** Opening Data section block **

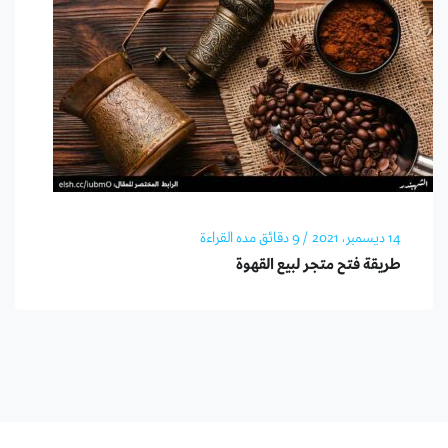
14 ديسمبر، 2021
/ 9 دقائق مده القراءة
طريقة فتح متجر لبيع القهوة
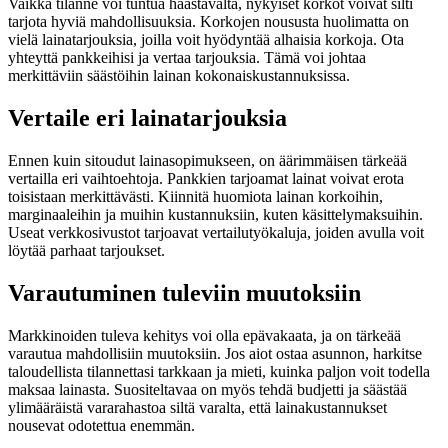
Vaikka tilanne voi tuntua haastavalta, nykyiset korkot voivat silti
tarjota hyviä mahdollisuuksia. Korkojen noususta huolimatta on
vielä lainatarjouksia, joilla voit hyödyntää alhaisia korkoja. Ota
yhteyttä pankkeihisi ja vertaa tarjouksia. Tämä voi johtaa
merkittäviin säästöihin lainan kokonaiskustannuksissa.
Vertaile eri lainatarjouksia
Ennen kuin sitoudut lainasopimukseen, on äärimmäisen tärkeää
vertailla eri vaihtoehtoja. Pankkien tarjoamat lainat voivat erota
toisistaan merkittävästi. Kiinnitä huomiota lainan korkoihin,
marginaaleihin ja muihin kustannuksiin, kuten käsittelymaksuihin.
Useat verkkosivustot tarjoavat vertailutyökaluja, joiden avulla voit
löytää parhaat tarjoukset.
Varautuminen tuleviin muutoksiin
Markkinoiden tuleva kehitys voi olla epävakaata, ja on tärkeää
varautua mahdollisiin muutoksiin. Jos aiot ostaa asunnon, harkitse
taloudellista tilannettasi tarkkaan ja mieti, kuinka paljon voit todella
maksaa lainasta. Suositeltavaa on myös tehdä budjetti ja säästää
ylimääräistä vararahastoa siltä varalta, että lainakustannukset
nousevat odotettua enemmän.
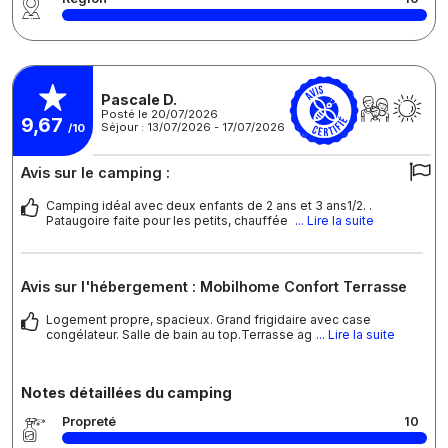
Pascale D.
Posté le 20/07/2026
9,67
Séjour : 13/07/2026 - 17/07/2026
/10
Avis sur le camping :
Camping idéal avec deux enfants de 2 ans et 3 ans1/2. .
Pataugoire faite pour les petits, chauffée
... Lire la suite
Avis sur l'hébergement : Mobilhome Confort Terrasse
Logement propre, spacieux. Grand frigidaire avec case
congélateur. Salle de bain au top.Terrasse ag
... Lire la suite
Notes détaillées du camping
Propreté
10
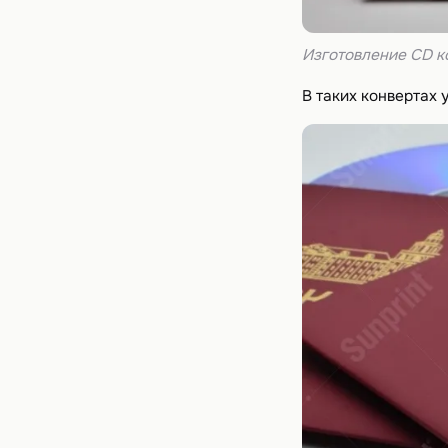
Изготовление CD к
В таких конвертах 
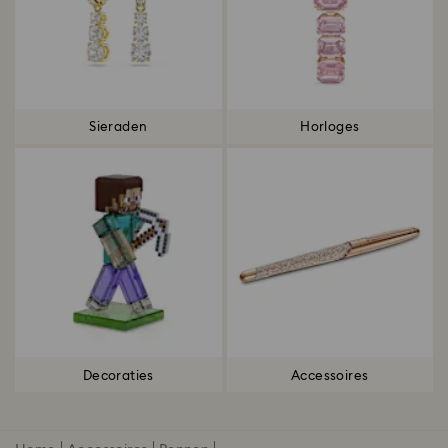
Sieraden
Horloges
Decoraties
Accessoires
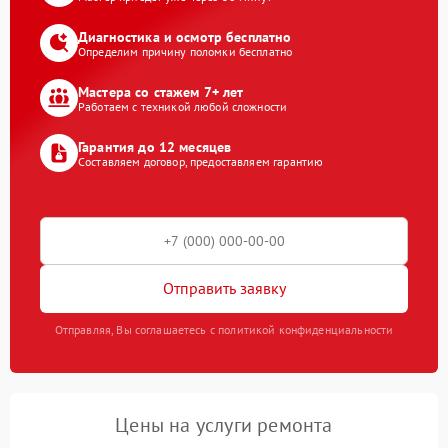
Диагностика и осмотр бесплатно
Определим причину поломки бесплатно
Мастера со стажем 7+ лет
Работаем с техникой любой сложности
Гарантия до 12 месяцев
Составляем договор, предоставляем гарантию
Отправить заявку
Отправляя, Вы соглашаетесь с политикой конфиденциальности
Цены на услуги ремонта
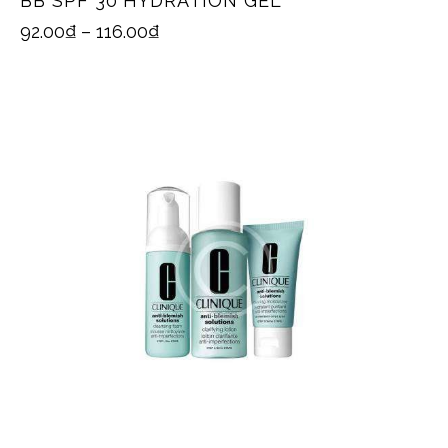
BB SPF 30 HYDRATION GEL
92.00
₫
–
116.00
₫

** Closing Data section block **
** Opening Data section block **

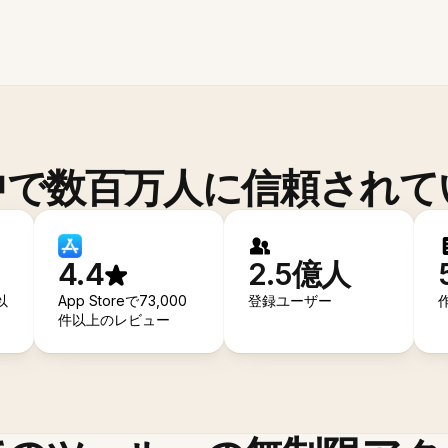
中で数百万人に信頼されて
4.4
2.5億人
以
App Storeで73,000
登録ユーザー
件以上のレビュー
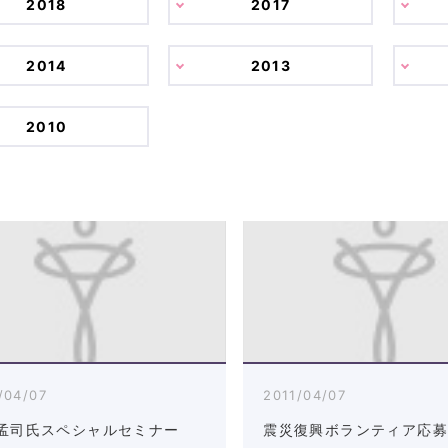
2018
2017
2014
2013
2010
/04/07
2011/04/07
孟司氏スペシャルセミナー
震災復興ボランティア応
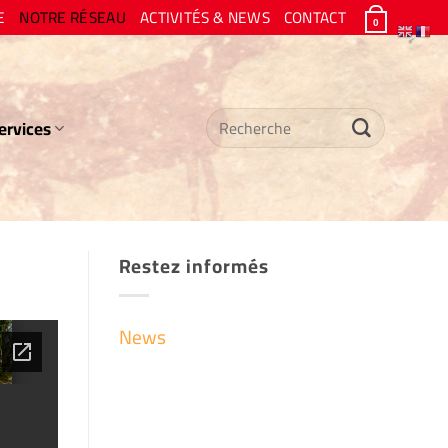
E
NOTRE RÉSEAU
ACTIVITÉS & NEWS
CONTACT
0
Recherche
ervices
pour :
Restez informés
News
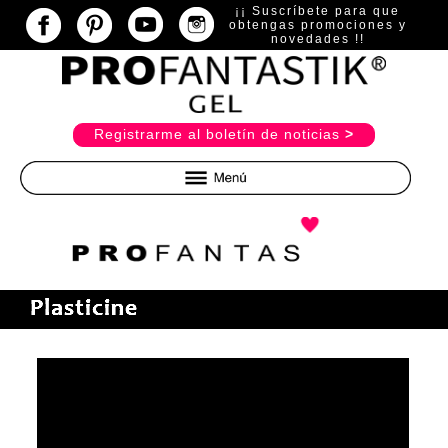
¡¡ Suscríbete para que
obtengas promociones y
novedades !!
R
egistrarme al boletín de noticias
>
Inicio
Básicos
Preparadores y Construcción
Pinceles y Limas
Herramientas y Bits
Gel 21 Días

** Closing Data section block **

▶ **What you need to do**
The stretch to restate runs from the line above containing "طريقة فتح متجر لبيع القهوة" through the line containing "vielä lainatarjouksia, joilla". Copy it word for word, ends included, without pictures.

▶ **Written answer**
طريقة فتح متجر لبيع القهوة
Vaikka tilanne voi tuntua haastavalta, nykyiset korkot voivat silti
tarjota hyviä mahdollisuuksia. Korkojen noususta huolimatta on
vielä lainatarjouksia, joilla voit hyödyntää alhaisia korkoja. Ota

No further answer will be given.